John Cantius Garand (rhymes with “errand”) was born on New Years’ Day, 1888 in St. Remi, Quebec, a town just outside of Montreal. At age 11, he and his family moved to Connecticut to work in textile mills. He developed an interest in firearms after working at a shooting gallery.

During his childhood, Garand apprenticed as a machinist and toolmaker. He soon moved to New York to pursue a tool-making career in 1916. In New York, the young Garand just couldn’t stay away from those dang shooting galleries along Broadway.

His interest in both machining and shooting coalesced into one cohesive whole sometime around 1917. As an amateur, he designed a prototype light machine gun for a US Army contest. The army liked his design and hired Garand for $3,500 a year to refine it. He didn’t finish his design until after the end of the First World War in 1919, but the Army continued to employ him as an engineer.

John Garand and the M1 Rifle

Photo Courtesy of RenseNBM

During the Interwar Years, the Army assigned Garand with a special task. They wanted him to design a gas-operated, semi-automatic rifle that would eject its magazine once it was empty. Garand got to work immediately, basing his rifle on the .30 caliber cartridge. He patented his design as the “Semiautomatic, Caliber .30, M1 Rifle” in 1932. The Army approved it four years later, and factories began churning out Garands by 1940. 

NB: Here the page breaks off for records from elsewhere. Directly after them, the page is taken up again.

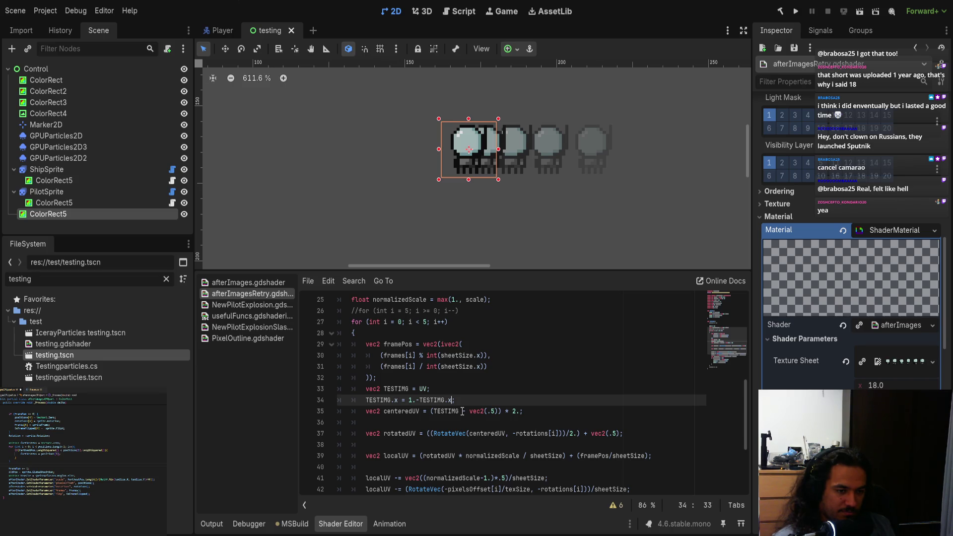
- Delete both TESTIMG test lines and put UV back in centeredUV
key("shift+Up")
key("shift+Up")
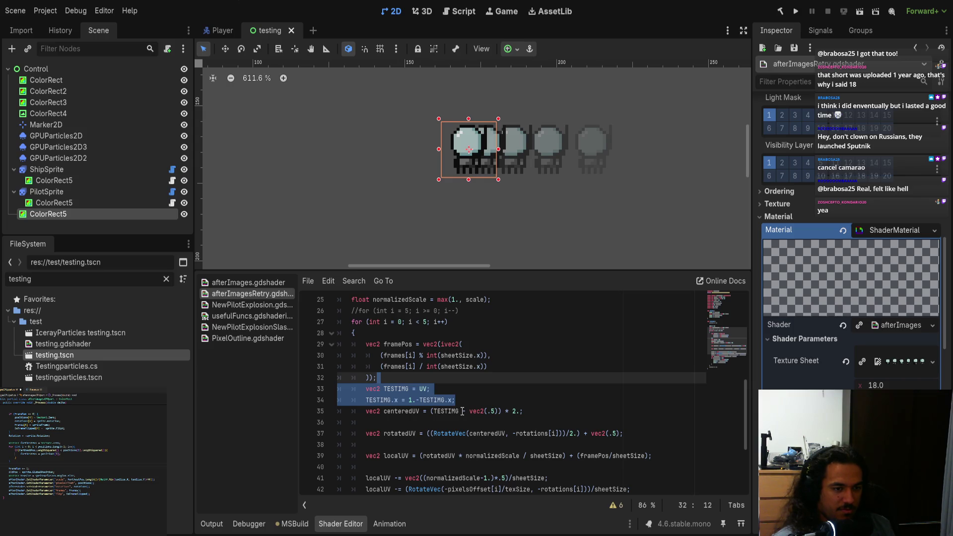
key("BackSpace")
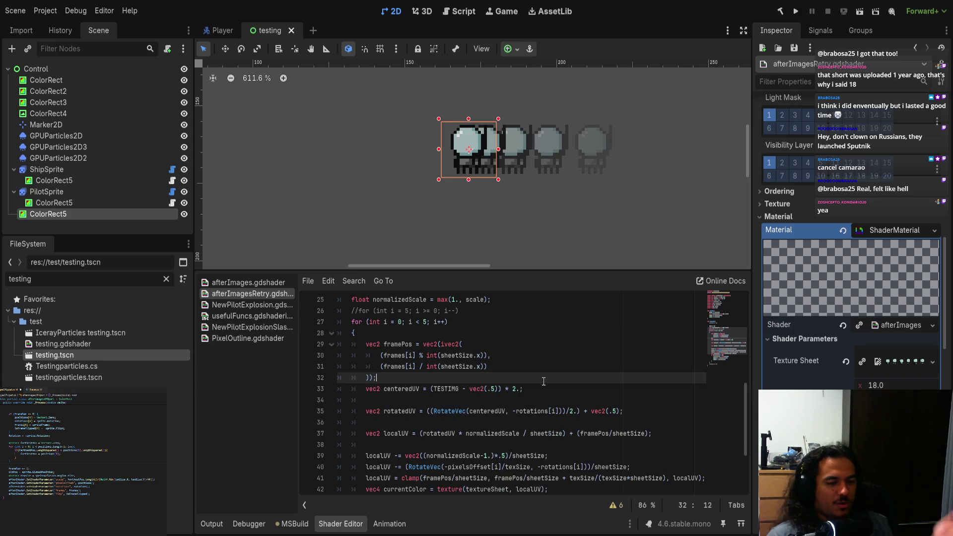
double_click(446, 389)
type("UV")
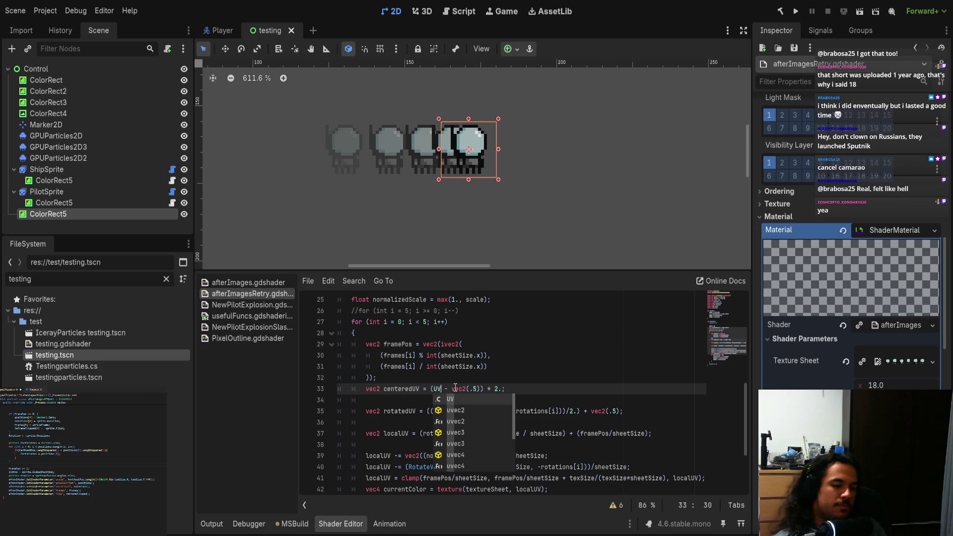
- Leave the restored UV term in centeredUV and scroll down the shader
left_click(570, 403)
scroll(568, 410, "down", 3)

The Garand would become iconic when American forces fielded it in the Second World War. Dubbed by George Patton as the “greatest battle implement ever devised,” the M1 rifle saw service in both Europe and the Pacific. It even garnered praise from Douglas MacArthur. 

Later Life

Garand would continue to work for the Army until his retirement in 1953. He died in 1974 at the ripe age of 88. In spite of the Army’s lip service, Garand never made any money from the 6 million or so M1s produced. Several congress-people tried to pay him $100,000 for his work, but he died before receiving the money. He was buried where he worked decades for the Armed Forces, in Springfield, Massachusetts.